I want to take a CCW class. I see that some places offer a live class using Zoom then go to the range the next day. Has anyone taken the online class? I'm curious on how the online is vs in person. As far as my schedule, the online would work better for me.


----------



## DHower08 (Nov 20, 2015)

Do you really want to stare at a computer screen for 12 hours?


----------



## nightowl (Apr 10, 2004)

DHower08 said:


> Do you really want to stare at a computer screen for 12 hours?


No, but I will sit at home in front of a screen for 6.


----------



## DHower08 (Nov 20, 2015)

Are they saying it's only 6 hours ? I've taken two classes and both times it has been made very clear to us that 12 hours of class time are mandatory. Did this change


----------



## nightowl (Apr 10, 2004)

DHower08 said:


> Are they saying it's only 6 hours ? I've taken two classes and both times it has been made very clear to us that 12 hours of class time are mandatory.
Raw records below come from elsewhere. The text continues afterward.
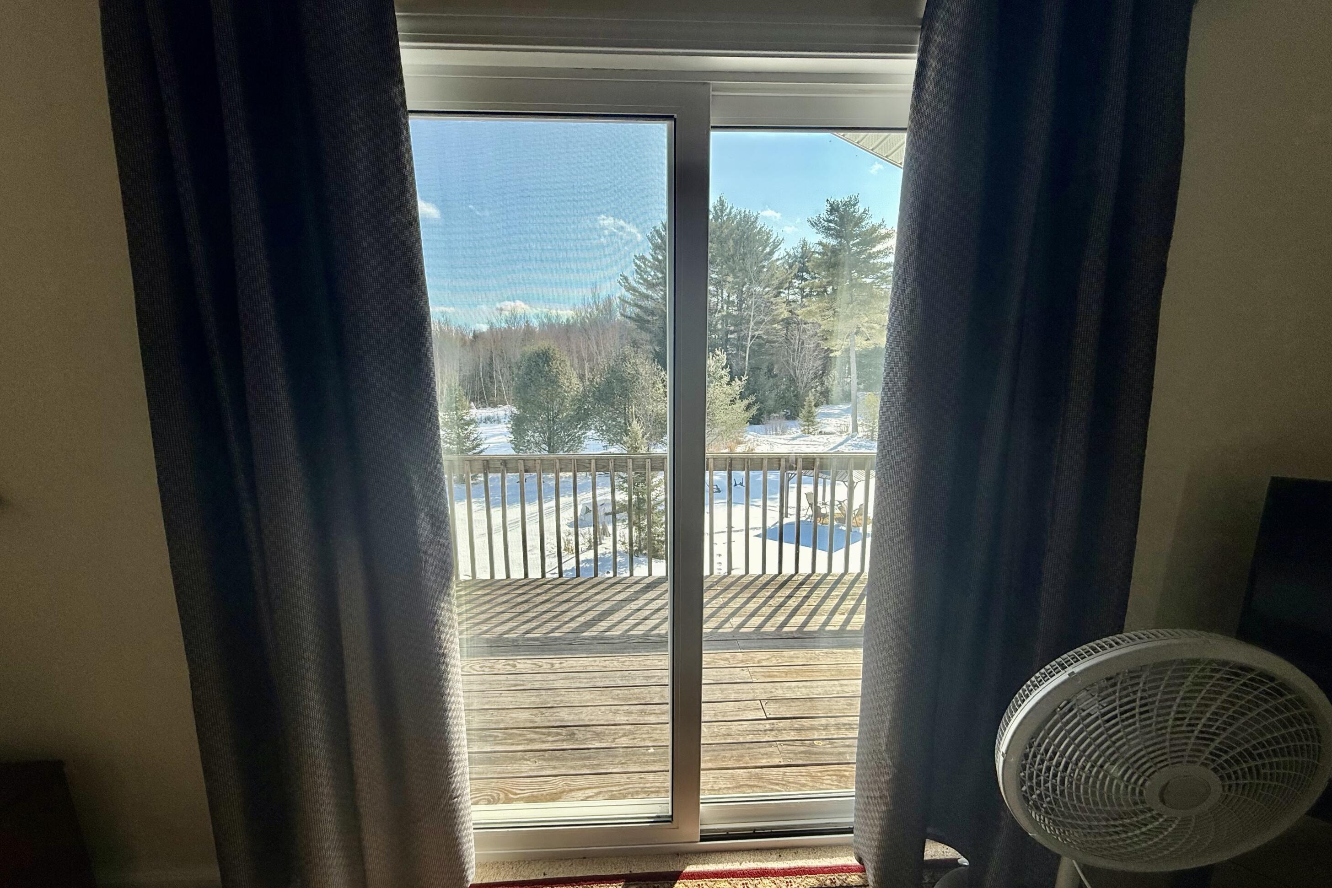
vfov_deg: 77.2
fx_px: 555
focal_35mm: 15
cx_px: 664
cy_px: 479
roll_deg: +0.0
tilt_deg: -11.5
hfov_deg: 100.4
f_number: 2.2
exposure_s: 1/1033
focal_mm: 2.22
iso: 50
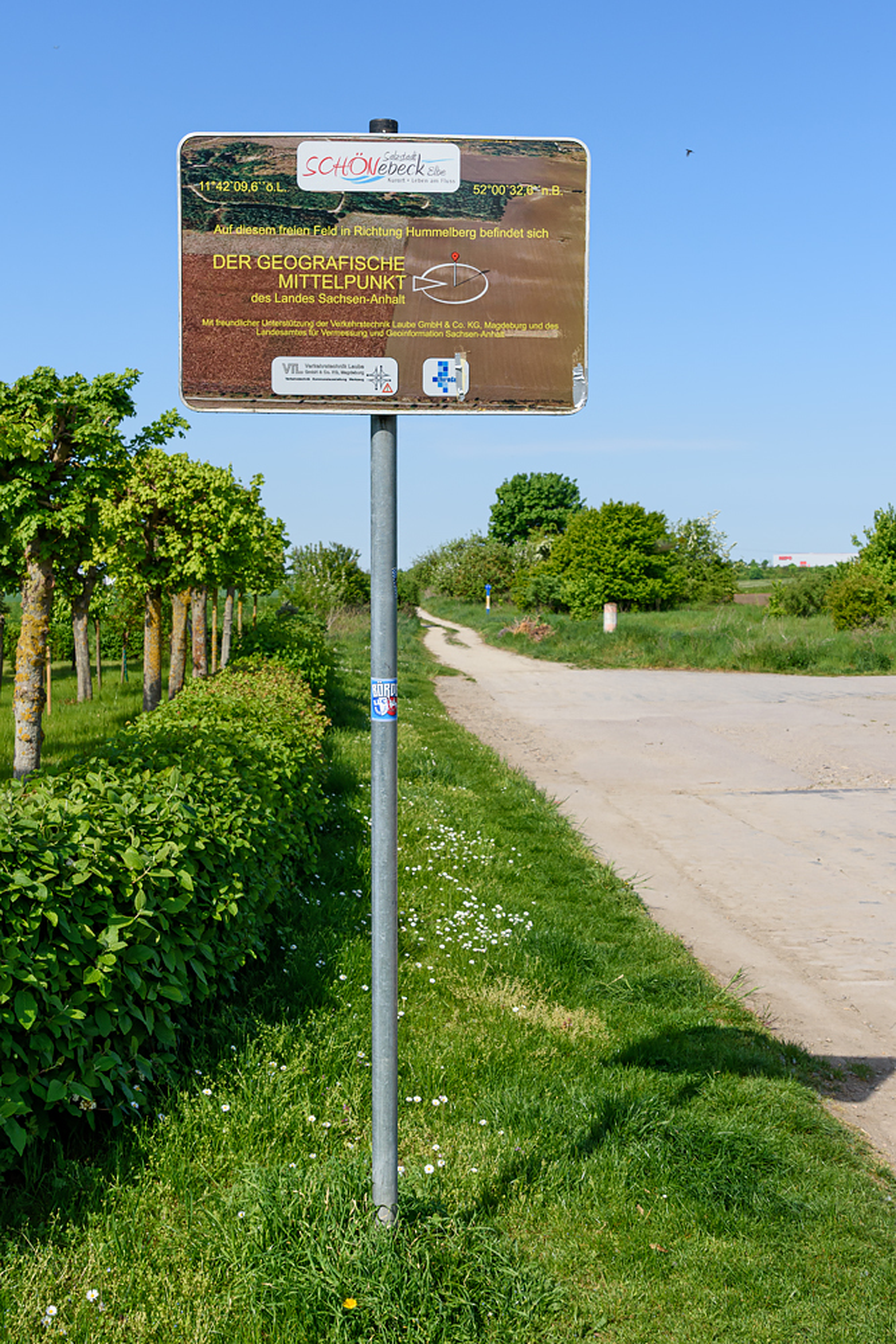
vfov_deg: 57.2
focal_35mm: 33
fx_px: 1231
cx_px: 448
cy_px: 672
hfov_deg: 40.0
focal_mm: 22
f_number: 8
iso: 200
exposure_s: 1/640
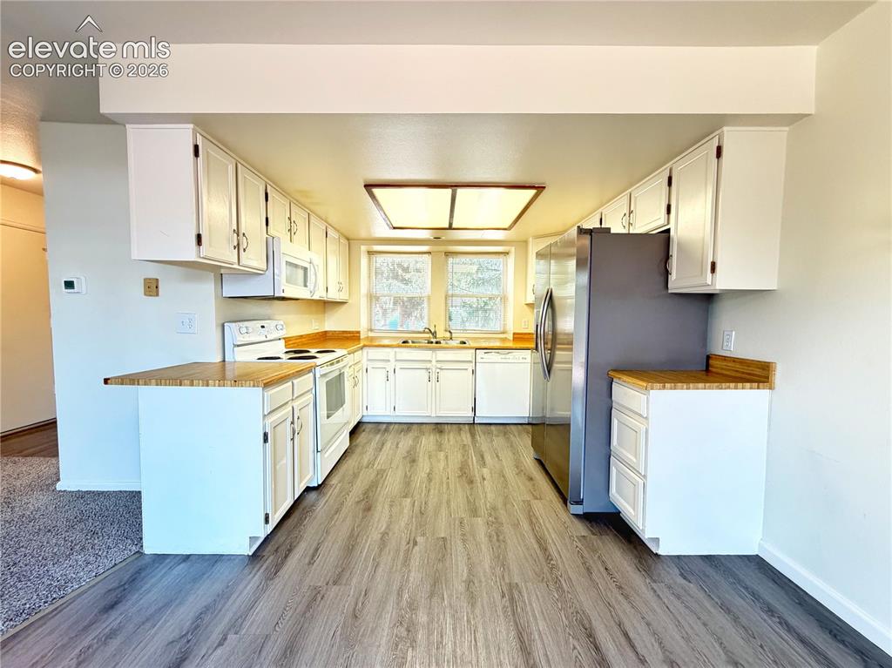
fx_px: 361
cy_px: 334
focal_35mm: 14
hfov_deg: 102.1
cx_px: 446
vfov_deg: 85.6
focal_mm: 2.22
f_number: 2.2
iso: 250
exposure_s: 1/60
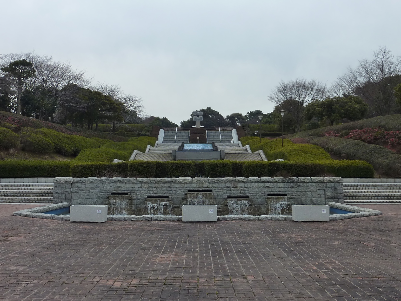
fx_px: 533
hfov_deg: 41.2
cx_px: 200
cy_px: 150
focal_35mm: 46
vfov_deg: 31.5
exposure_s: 1/500
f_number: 4
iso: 125
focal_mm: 5.3
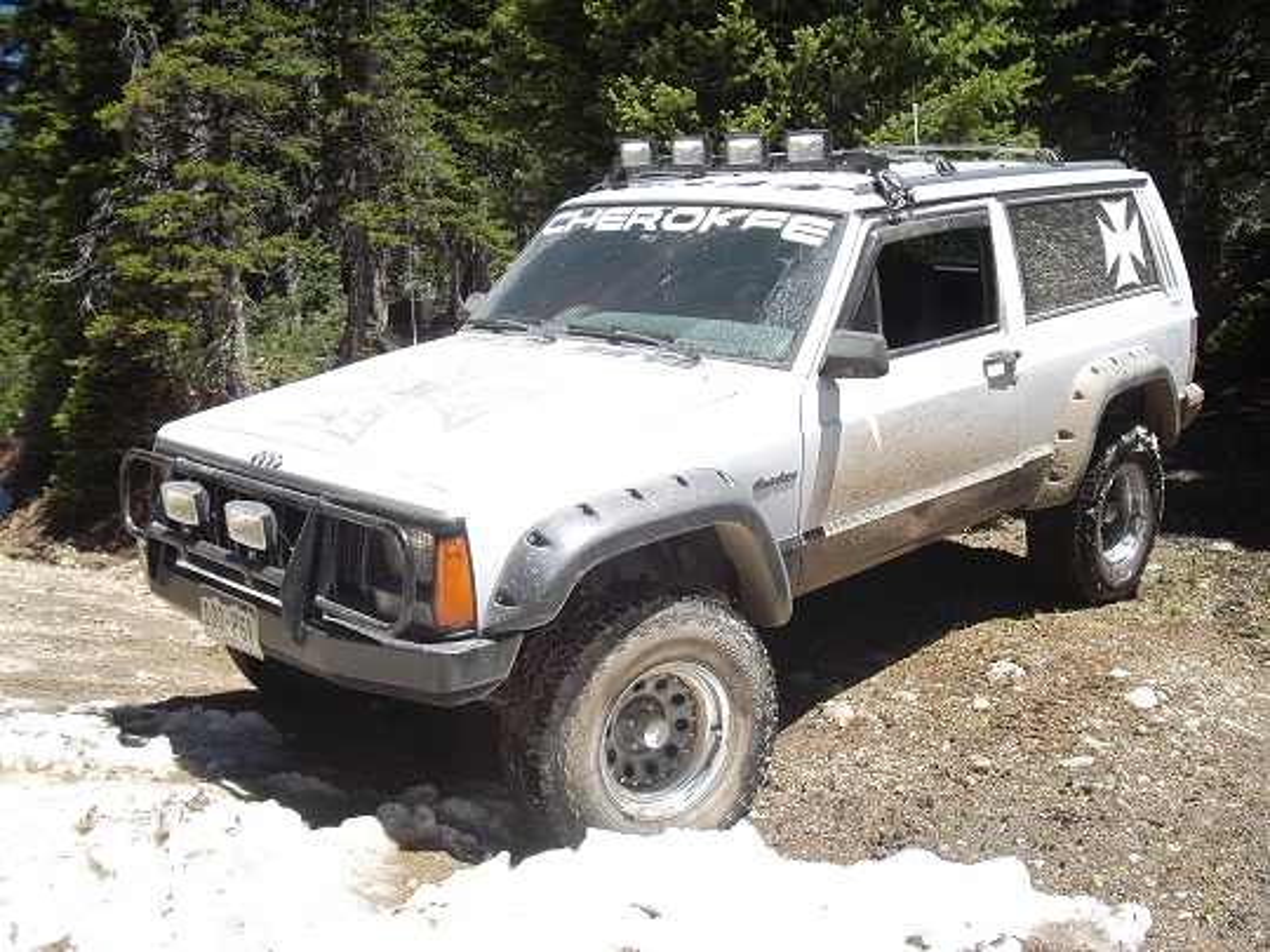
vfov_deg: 38.7
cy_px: 476
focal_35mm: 37
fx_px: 1357
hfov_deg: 50.1
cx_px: 635
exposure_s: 1/280
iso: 80
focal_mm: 6.6
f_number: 4
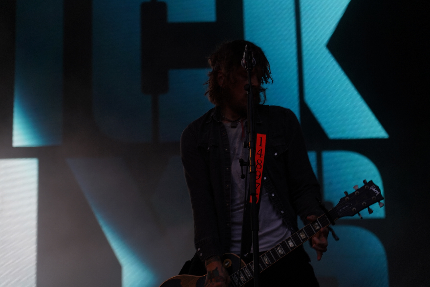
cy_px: 144
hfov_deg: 19.5
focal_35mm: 105
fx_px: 1254
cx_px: 215
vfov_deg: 13.0
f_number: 4
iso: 200
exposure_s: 1/125
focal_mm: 105
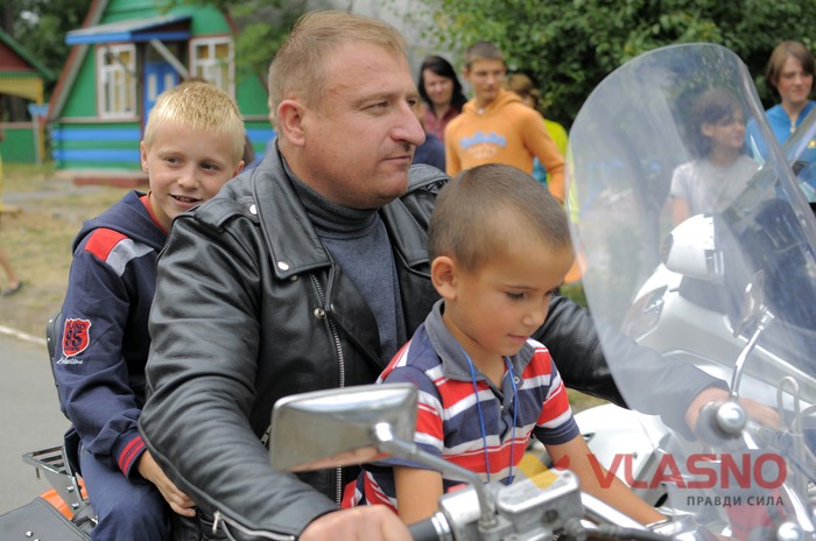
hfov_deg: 37.9
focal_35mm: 52
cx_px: 408
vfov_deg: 25.7
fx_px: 1188
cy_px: 270
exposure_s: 1/500
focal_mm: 35
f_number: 3.5
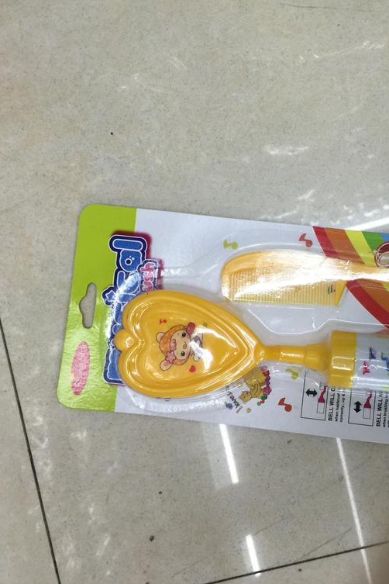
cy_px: 296
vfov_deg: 47.4
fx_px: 664
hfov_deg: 32.3
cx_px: 268
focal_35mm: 41
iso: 50
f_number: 2.2
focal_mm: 4.15
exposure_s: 1/30
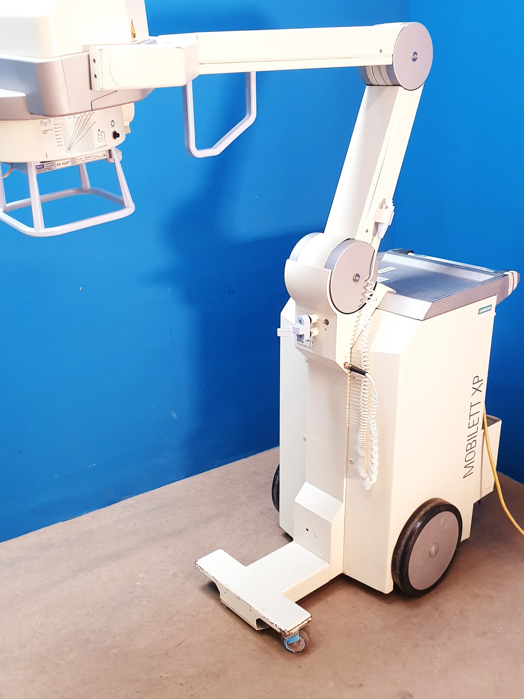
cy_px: 330
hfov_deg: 40.6
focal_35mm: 35
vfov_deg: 52.6
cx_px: 225
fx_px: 707
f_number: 2.4
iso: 250
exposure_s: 1/50
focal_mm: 4.3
Did this change


It is a minimum 8 hr total, 6 in class 2 hrs at the range


----------



## mike oehme (Aug 17, 2014)

DHower08 said:


> Are they saying it's only 6 hours ? I've taken two classes and both times it has been made very clear to us that 12 hours of class time are mandatory. Did this change


That may be a USCCA class, the one that nightowl is describing is probably a NRA basic of pistol shooting class.


----------



## Basser57 (Nov 23, 2017)

The ohio ccw class used to be 12 hours with 2 hours of that being range time. The ohio ccw class is now 8 hours with 2 hours of that being range time.


----------



## RossN (Mar 12, 2021)

On line is great if you already are an experienced shooter.

If one is a rank beginner I would recommend a real class with an NRA instructor, preferably a good one.


----------